## ASSIGNMENT 1
In the Bazaar code review comment, what exception does _add_text raise when the text passed to it is not a str?

:: SOURCE PASSAGE

Bazaar

Code review comment for lp:~jameinel/bzr/1.16-commit-fulltext

1.16-commit-fulltext
Merge into trunk-old

Revision history for this message

John A Meinel (jameinel) wrote on 2009-06-22:

-----BEGIN PGP SIGNED MESSAGE-----
Hash: SHA1

Andrew Bennetts wrote:
> Review: Approve
> I have a couple of comments, but basically:
>
> vote approve
>
> John A Meinel wrote:
> [...]
>> + def _add_text(self, key, parents, text, nostore_sha=None, random_id=False):
>> + """See VersionedFiles.add_text()."""
>> + self._index._check_write_ok()
>> + self._check_add(key, None, random_id, check_content=False)
>> + if text.__class__ is not str:
>> + raise errors.BzrBadParameterUnicode("text")
>
> Well... 'text' might not be unicode either ;)
>
> (I'm not really concerned, but ideally perhaps that exception would take the
> param value or type as well as param name...)

::::
:: EXERCISE MATERIAL

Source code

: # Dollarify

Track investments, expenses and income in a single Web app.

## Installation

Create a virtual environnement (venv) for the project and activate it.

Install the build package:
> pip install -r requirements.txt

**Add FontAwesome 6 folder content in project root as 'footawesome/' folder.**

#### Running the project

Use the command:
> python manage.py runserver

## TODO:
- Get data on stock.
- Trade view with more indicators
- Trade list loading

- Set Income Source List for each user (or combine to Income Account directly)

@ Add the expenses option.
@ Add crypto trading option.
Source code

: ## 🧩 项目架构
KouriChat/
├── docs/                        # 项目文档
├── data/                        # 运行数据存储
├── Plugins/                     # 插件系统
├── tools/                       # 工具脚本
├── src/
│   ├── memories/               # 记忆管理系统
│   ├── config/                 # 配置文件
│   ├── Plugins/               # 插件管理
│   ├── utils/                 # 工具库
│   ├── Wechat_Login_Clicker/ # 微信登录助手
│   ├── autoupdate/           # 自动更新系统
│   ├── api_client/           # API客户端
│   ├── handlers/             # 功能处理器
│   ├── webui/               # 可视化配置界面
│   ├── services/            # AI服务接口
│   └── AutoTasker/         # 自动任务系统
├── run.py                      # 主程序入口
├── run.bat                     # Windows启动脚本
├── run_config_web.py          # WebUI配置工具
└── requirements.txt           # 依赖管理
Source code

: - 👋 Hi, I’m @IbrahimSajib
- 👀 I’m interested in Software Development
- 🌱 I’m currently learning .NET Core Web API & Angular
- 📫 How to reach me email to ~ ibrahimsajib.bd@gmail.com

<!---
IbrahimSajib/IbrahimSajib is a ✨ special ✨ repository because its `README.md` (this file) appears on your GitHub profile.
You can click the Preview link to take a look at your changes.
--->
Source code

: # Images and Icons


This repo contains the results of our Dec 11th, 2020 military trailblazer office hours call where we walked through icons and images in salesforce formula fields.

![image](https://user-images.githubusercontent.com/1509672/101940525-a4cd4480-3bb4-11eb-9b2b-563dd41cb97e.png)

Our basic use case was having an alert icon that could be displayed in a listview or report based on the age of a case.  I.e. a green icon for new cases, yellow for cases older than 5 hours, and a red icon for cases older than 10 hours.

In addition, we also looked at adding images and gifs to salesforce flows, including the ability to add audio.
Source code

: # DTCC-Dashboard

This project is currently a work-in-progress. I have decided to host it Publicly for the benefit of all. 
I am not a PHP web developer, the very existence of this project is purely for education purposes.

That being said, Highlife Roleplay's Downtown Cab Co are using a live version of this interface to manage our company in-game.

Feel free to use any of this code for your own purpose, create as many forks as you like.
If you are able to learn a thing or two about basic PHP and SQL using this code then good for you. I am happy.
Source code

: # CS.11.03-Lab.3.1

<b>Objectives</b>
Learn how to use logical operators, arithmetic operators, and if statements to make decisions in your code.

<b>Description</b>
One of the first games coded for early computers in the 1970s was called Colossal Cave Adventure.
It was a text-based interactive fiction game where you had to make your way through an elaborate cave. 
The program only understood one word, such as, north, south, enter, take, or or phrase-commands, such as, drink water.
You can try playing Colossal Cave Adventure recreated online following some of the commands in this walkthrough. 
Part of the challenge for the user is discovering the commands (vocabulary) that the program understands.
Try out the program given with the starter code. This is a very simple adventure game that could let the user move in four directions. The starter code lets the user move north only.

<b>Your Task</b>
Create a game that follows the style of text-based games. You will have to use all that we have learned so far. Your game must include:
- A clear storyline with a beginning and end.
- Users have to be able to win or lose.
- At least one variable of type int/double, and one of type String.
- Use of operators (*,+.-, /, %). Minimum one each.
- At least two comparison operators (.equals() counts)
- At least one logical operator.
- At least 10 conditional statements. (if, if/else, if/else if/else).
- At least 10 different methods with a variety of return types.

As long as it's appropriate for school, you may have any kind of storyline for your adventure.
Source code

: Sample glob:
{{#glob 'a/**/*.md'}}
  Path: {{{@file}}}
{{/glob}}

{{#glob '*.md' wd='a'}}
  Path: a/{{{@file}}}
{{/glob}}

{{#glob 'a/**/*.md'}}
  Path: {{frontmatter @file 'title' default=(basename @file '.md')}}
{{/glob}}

::::

## ASSIGNMENT 2
Reproduce the lines from the records verbatim, starting at the line that contains "This repo contains" and ending after the line that contains "I am not a PHP".

## RESPONSE 1
It raises errors.BzrBadParameterUnicode("text").

## RESPONSE 2
This repo contains the results of our Dec 11th, 2020 military trailblazer office hours call where we walked through icons and images in salesforce formula fields.

![image](https://user-images.githubusercontent.com/1509672/101940525-a4cd4480-3bb4-11eb-9b2b-563dd41cb97e.png)

Our basic use case was having an alert icon that could be displayed in a listview or report based on the age of a case.  I.e. a green icon for new cases, yellow for cases older than 5 hours, and a red icon for cases older than 10 hours.

In addition, we also looked at adding images and gifs to salesforce flows, including the ability to add audio.
Source code

: # DTCC-Dashboard

This project is currently a work-in-progress. I have decided to host it Publicly for the benefit of all. 
I am not a PHP web developer, the very existence of this project is purely for education purposes.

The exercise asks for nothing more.